Não sei se eu já tive uma vida que pode ser chamada de normal, nem quando estava casada com Marielle era normal, uma rotina fora do padrão, um relacionamento lésbico, que não é algo fácil socialmente. Mas dentro do que você me perguntou, eu diria que não e que hoje, com muita certeza, eu não quero. Ainda estou nesse processo de negação, eu ainda não aprendi a lidar com a ausência dela.


A senhora está cada dia mais envolvida na militância em causas ligadas à comunidade LGBT. Como está sendo?


Essa é uma pauta de luta que é muito importante, muito cara para mim, por motivos óbvios.
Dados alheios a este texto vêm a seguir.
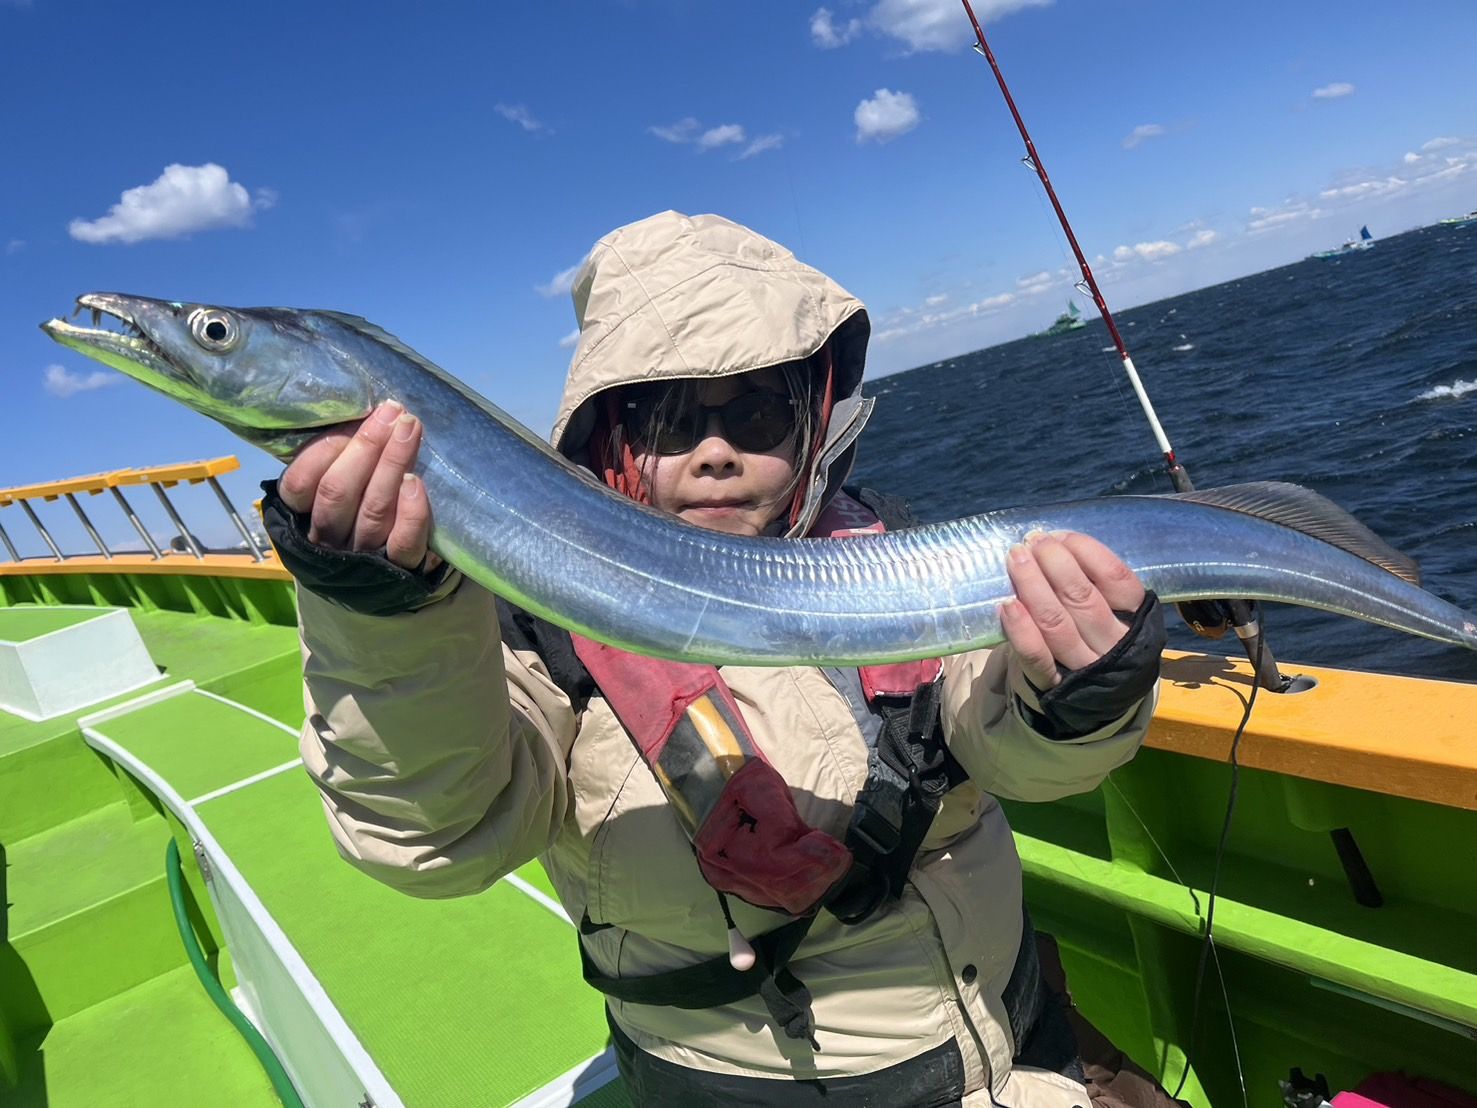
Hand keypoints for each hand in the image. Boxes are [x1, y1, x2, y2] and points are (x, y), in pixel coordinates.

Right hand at [278, 400, 439, 571]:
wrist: (394, 574)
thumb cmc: (360, 511)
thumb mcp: (339, 484)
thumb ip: (338, 459)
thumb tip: (359, 414)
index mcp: (305, 516)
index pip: (299, 484)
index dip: (325, 449)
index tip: (356, 416)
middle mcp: (330, 537)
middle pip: (338, 491)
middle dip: (366, 446)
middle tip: (392, 413)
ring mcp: (364, 555)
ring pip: (373, 509)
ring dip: (392, 463)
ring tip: (410, 429)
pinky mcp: (401, 568)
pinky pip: (403, 542)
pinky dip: (411, 512)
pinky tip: (416, 483)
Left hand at [1001, 531, 1145, 689]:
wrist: (1093, 697)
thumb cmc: (1096, 634)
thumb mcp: (1112, 607)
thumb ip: (1093, 580)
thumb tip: (1054, 541)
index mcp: (1136, 618)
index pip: (1116, 578)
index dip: (1085, 551)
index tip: (1059, 536)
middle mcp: (1113, 645)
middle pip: (1082, 598)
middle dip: (1054, 563)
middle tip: (1032, 541)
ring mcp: (1084, 667)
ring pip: (1057, 623)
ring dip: (1033, 586)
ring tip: (1016, 559)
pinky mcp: (1053, 684)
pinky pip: (1037, 658)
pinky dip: (1021, 630)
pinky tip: (1007, 605)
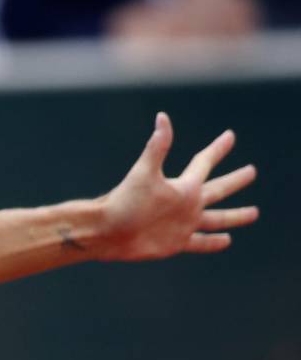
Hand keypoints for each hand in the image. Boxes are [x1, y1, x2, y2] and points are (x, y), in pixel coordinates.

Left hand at [98, 112, 258, 260]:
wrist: (106, 232)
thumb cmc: (123, 202)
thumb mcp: (144, 173)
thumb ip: (157, 147)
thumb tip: (162, 117)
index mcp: (182, 186)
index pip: (204, 163)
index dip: (217, 149)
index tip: (229, 135)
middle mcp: (186, 204)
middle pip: (218, 189)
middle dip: (235, 180)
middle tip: (251, 171)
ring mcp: (183, 224)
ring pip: (217, 219)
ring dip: (235, 216)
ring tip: (253, 212)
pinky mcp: (176, 243)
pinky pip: (201, 242)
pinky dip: (214, 242)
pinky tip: (227, 241)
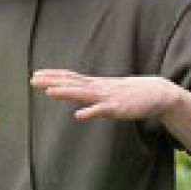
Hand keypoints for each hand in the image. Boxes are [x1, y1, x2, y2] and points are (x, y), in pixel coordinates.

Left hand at [30, 69, 180, 123]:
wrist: (157, 94)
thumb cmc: (132, 94)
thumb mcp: (109, 92)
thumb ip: (94, 95)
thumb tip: (80, 102)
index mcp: (96, 84)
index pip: (71, 77)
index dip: (53, 76)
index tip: (36, 74)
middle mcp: (98, 88)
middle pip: (71, 83)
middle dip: (52, 81)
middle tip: (33, 79)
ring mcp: (107, 97)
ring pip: (83, 94)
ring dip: (66, 92)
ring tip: (49, 92)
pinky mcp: (117, 108)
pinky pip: (102, 111)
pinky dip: (90, 112)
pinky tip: (78, 115)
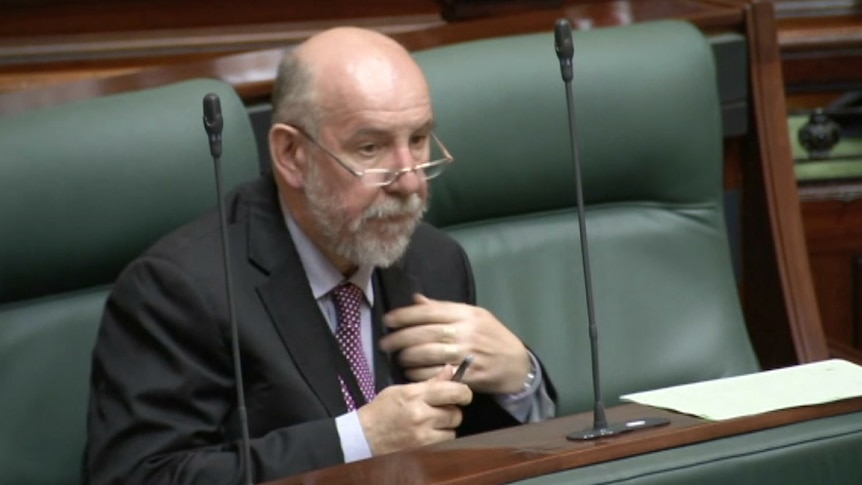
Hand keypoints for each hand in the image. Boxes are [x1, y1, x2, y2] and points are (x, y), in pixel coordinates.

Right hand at [357, 365, 470, 454]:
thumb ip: (429, 382)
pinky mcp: (423, 448)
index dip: (464, 392)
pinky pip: (444, 441)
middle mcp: (421, 414)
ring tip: (433, 421)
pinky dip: (441, 436)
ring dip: (447, 424)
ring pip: (452, 428)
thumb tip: (451, 370)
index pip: (453, 391)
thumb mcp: (403, 390)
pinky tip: (429, 432)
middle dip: (453, 409)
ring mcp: (422, 434)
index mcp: (415, 395)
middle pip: (456, 412)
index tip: (463, 393)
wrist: (365, 436)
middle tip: (443, 408)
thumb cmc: (382, 410)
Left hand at [380, 294, 531, 394]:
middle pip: (425, 333)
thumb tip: (415, 300)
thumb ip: (443, 309)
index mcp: (466, 314)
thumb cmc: (491, 336)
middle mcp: (467, 332)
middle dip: (400, 338)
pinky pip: (437, 374)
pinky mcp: (468, 375)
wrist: (516, 364)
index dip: (405, 315)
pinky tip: (410, 372)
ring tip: (397, 356)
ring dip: (407, 356)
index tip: (388, 320)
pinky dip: (419, 373)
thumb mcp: (473, 315)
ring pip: (428, 354)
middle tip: (385, 343)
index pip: (429, 312)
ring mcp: (468, 354)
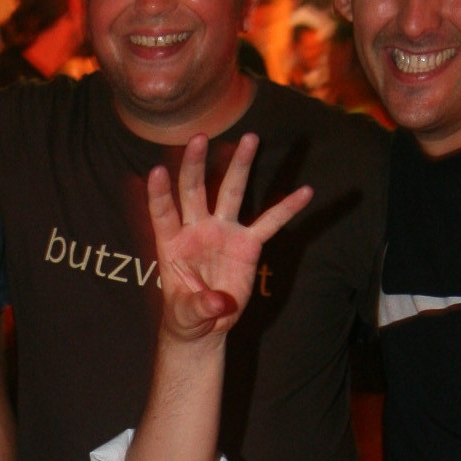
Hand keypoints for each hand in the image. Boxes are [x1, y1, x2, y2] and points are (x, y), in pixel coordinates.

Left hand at [149, 134, 311, 343]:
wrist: (206, 323)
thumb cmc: (186, 314)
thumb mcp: (187, 315)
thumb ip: (199, 306)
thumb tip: (219, 303)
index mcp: (171, 243)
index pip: (163, 212)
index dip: (159, 193)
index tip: (155, 171)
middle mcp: (196, 229)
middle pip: (194, 190)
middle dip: (195, 164)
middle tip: (199, 137)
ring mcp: (223, 232)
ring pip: (231, 192)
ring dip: (240, 165)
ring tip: (250, 138)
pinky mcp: (248, 244)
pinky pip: (270, 223)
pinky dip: (287, 208)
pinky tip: (305, 192)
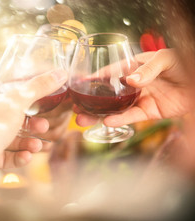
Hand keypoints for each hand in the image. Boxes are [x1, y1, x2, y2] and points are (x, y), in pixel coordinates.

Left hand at [0, 69, 67, 165]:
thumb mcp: (19, 99)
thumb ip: (39, 87)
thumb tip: (61, 73)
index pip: (2, 92)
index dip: (22, 97)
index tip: (38, 102)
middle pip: (9, 119)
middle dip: (31, 125)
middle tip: (44, 127)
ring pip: (7, 139)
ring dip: (26, 142)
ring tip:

O meu relacionamento com a Marielle teve muitas idas e vindas por conta da dificuldade a respeito de um diálogo social por homofobia, família, situação financeira, e tudo sempre estava, de alguma maneira, ligado ao fato de sermos lésbicas. Quando a gente finalmente consegue ficar juntas, essa pauta ainda era um problema. Depois do 14 de março, eu fui muito abraçada pela população LGBT, que foi fundamental nesse momento de dor e na compreensão de que eu não estava sozinha. Eu comecei a fazer um movimento natural para mim, não porque uma vereadora foi assassinada, mas porque tinham matado a minha mulher. Esse movimento natural, espontâneo, foi pela minha companheira, e não por uma pauta política específica seja lá qual ela fosse. Nessa caminhada, a população LGBT teve muita empatia e solidariedade comigo, assim com o movimento de mulheres, quando eu vi, de repente, já estava caminhando de mãos dadas ao lado dessas pessoas. Hoje, luto para que ninguém precise passar pelas dificuldades que eu e Marielle passamos.
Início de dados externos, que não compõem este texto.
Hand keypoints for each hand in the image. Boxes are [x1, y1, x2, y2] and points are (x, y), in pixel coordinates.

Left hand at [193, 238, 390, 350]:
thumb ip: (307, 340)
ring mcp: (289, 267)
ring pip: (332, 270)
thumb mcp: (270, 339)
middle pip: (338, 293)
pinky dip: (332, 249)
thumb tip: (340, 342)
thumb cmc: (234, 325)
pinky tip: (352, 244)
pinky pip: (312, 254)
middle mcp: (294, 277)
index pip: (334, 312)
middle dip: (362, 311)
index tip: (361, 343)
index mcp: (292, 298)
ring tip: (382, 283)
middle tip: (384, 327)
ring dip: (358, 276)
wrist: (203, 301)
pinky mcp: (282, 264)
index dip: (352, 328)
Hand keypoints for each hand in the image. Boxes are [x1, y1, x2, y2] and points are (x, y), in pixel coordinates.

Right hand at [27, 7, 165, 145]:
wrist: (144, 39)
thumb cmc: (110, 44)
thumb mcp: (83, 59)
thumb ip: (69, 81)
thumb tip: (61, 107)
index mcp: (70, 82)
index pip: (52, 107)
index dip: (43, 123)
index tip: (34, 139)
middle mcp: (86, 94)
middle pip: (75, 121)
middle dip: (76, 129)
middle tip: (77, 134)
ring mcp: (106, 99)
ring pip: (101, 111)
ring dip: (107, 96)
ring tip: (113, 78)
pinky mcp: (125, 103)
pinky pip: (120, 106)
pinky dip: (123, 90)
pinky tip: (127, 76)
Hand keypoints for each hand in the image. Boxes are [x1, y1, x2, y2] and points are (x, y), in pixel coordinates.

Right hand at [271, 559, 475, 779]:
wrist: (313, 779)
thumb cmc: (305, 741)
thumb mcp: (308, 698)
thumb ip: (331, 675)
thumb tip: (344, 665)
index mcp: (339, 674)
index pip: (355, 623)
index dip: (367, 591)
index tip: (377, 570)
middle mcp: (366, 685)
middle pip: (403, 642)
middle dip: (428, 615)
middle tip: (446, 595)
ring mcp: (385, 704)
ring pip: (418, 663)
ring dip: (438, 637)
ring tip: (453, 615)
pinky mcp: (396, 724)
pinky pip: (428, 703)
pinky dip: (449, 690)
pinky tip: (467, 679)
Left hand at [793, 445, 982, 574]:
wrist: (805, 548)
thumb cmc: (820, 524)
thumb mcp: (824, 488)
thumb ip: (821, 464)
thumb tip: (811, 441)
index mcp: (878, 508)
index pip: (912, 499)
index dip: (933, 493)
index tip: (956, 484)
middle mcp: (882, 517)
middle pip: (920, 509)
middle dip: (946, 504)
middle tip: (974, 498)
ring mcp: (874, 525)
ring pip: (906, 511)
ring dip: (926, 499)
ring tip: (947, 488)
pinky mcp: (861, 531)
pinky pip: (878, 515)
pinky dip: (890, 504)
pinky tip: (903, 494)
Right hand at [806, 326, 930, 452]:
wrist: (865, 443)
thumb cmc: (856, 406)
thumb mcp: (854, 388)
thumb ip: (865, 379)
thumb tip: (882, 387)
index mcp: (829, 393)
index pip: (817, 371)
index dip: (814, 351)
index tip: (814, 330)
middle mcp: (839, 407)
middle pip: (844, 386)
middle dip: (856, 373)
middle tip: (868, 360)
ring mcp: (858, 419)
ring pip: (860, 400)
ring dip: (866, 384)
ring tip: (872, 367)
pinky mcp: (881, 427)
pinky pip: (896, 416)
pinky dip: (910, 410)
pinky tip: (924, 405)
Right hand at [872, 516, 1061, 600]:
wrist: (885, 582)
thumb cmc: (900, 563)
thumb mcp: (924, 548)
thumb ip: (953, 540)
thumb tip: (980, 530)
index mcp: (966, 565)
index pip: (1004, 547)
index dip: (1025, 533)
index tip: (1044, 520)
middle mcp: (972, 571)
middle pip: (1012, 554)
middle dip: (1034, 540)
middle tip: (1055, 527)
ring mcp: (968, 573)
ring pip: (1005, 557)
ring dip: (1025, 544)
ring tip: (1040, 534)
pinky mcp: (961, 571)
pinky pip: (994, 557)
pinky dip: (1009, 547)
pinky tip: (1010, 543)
A senhora tem vontade de se candidatar, de se envolver com uma vida política partidária?

Vontade é uma palavra muito forte. Nunca tive qualquer intenção de ter um cargo político, tinha muito receio pela Marielle e lhe digo com toda clareza e franqueza do mundo que jamais foi por temer a vida dela, mas porque ela sempre trabalhou muito, tinha uma agenda muito intensa. A gente faz política todos os dias, de várias maneiras e em muitos lugares. Hoje, o meu interesse não é de ter uma vida como figura pública sendo parlamentar. Mas não descarto. Ainda está cedo para decidir, há muitas pessoas que me pedem, sou muito cobrada, mas, no final das contas, isso vai ser uma decisão que só vou tomar se eu tiver plena certeza de que poderei cumprir com a responsabilidade que esse cargo tem, mas sem sacrificar a minha vida mais do que eu tenho feito.


A senhora consegue apontar uma coisa boa sobre o governo Bolsonaro?
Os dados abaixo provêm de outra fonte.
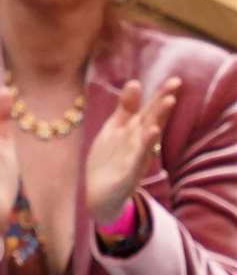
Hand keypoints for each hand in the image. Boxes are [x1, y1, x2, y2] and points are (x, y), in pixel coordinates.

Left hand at [85, 78, 177, 225]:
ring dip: (157, 120)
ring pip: (148, 137)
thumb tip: (135, 82)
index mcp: (135, 132)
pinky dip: (144, 146)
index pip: (149, 111)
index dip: (160, 95)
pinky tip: (151, 133)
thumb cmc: (110, 159)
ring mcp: (135, 158)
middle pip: (151, 120)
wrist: (99, 194)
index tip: (175, 79)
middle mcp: (138, 143)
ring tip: (168, 103)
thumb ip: (125, 108)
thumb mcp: (115, 130)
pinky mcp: (128, 174)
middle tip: (175, 85)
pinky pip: (138, 158)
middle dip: (162, 103)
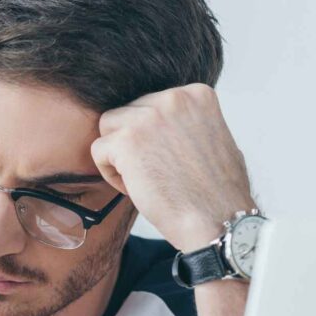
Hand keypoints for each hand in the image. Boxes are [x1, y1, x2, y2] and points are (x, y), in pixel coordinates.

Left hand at [90, 83, 256, 251]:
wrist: (217, 220)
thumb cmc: (216, 191)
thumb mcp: (212, 137)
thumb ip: (187, 122)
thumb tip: (164, 121)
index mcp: (195, 94)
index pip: (150, 103)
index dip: (152, 136)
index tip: (168, 160)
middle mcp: (173, 99)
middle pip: (128, 112)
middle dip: (133, 143)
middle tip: (153, 173)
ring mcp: (149, 118)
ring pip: (108, 127)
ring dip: (118, 154)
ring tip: (142, 178)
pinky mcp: (127, 141)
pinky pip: (99, 150)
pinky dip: (110, 174)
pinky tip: (134, 188)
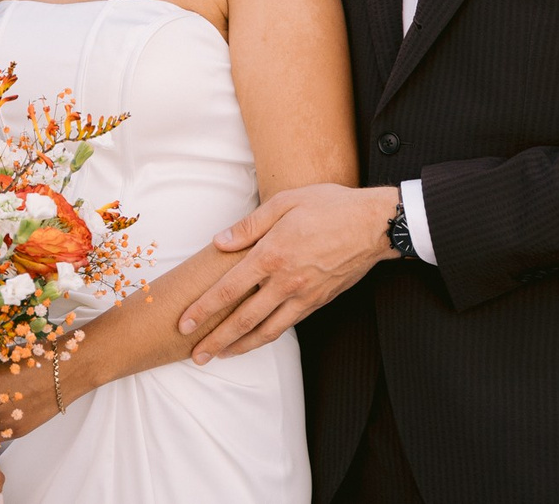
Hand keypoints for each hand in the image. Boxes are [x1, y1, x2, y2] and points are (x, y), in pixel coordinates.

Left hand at [177, 183, 397, 362]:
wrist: (373, 225)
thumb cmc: (330, 207)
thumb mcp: (285, 203)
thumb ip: (249, 225)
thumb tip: (220, 241)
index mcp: (271, 255)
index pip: (227, 289)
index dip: (203, 309)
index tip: (185, 322)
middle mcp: (285, 282)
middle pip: (242, 319)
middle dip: (215, 339)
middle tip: (195, 354)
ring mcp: (303, 296)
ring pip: (265, 330)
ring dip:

Sim. Ele deu mais motivos para continuarmos a ser resistência. Foi a única coisa que esse governo conseguiu fazer por nós. Permitiu que a gente compreenda que a situação é muito dramática e que, mais do que nunca, a gente precisa caminhar lado a lado.


A senhora disse em uma entrevista que só tinha conseguido viver o luto pela vereadora Marielle e não pela sua mulher. Como está isso atualmente?


Não consegui, mas sendo honesta, nem tentei. Esse processo da fuga do luto sempre foi muito doloroso, mas muito consciente também. Hoje eu admito que, talvez, tenha chegado a hora de começar a pedir ajuda para viver esse luto.